By attaching every other spring, it should be easier for you to attach the rest of the springs, even though the tension on the mat is growing with each one. When it gets hard, you can use the spring puller and the rubber mallet.
Simply hook the spring puller into the hook closest to the frame. Pull the spring and position the hook over the hole, then hit the top of the hook with the mallet, forcing it into the hole. Once it’s securely fastened, you can simply remove the spring puller and move on to the next one.
Step 5: Put on the Spring Pad
Take the circular protective spring pad and place it over the springs.
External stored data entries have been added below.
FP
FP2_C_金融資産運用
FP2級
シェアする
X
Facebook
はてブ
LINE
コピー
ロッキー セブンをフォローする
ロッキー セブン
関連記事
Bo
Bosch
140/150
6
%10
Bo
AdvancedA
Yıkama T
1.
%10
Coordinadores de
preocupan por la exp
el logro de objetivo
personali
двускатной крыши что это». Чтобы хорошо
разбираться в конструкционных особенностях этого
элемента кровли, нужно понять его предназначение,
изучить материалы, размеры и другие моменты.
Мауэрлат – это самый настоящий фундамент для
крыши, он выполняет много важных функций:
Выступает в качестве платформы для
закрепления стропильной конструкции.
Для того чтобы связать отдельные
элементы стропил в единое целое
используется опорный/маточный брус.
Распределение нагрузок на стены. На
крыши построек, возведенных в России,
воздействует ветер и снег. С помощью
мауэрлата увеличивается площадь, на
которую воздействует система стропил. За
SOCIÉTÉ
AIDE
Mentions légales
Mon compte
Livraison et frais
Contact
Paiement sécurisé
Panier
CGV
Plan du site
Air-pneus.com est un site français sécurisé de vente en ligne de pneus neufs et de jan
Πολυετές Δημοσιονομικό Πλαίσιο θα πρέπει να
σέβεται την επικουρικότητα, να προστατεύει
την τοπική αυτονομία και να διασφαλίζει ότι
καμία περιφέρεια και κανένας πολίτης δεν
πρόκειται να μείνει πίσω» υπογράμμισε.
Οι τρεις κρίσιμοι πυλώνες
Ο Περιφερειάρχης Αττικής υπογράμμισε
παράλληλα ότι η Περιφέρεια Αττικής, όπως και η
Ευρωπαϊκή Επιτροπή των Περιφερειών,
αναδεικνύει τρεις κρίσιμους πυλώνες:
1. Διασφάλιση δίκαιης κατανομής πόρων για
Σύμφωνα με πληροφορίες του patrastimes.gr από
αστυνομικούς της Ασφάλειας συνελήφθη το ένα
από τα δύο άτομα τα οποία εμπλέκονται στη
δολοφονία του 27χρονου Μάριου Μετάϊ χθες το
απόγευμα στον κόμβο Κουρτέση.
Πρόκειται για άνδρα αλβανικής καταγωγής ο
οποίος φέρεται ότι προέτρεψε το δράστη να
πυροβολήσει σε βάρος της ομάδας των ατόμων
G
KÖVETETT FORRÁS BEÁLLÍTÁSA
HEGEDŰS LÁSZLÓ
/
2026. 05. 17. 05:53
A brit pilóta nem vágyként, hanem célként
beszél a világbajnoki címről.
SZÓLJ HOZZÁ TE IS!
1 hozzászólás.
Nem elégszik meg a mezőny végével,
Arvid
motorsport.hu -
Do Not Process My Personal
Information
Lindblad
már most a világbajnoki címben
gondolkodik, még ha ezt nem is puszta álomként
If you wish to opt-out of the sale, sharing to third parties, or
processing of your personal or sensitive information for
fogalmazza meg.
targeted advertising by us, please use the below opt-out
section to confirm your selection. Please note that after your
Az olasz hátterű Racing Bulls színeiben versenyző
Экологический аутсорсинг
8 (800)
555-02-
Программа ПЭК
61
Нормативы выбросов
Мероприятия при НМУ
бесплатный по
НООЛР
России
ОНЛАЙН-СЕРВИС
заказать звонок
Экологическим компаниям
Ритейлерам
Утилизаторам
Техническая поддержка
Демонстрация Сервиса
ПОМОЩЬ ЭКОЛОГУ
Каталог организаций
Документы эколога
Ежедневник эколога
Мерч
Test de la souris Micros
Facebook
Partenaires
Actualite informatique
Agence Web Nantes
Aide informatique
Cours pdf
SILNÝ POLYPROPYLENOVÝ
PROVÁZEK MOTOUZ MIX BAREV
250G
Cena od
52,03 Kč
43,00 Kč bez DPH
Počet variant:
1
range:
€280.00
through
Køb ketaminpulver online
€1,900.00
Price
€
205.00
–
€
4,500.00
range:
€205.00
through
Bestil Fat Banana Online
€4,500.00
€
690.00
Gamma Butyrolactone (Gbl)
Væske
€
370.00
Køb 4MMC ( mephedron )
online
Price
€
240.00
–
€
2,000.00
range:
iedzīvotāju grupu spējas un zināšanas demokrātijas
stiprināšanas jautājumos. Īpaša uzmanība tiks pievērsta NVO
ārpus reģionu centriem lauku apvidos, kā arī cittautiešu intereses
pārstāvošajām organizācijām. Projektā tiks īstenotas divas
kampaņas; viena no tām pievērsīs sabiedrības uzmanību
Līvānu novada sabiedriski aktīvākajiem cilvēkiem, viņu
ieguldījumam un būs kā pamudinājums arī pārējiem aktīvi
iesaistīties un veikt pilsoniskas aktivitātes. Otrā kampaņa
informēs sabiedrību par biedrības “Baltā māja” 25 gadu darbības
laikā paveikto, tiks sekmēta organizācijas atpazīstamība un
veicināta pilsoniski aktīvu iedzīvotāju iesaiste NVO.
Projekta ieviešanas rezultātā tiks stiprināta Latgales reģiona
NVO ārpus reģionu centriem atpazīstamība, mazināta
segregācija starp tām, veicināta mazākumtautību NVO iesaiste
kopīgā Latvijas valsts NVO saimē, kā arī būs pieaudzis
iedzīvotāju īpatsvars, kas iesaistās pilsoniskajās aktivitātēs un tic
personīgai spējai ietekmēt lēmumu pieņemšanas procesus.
Pay attention to any gaps on the edge of the pad where there’s a spot for an enclosure pole to go. You’ll want to line up those gaps with the holes, if that is how your trampoline is designed. Fasten the pad to the frame.
Step 6: Assemble the Enclosure Poles and Net
Enclosure nets come in many different styles, so be sure to follow your instruction manual to attach it properly. Most nets will need to be attached to the frame or the mat with bungee cords or some other fastener.
Most enclosure poles come in two pieces that need to be put together. They may also have foam sleeves that need to be placed on them for extra safety. Once this is done, place the poles in their designated positions and fasten them there if need be. Then attach the net to the top of the poles.
Note: Some nets need to be attached to the poles before you put the poles up. Follow the instructions for your particular trampoline.
Step 7: Enjoy!
Provided there are no more steps for your specific trampoline, it’s time to do some test bouncing! Be careful at first and make sure you check for any wobbling or springs that aren’t properly attached. If it’s wobbling, make sure to check the ground underneath the trampoline to ensure it is level and smooth. If everything looks good, you’re done!
As you can see, putting a trampoline together may take a couple of hours, but it’s really not that hard. Some trampolines are definitely easier to put together than others, but none of them are so hard that you won’t be able to do it in an afternoon. The most important things to do are ensure that you have the right tools, enough time, and a person to help you. You and your kids will be bouncing away in no time!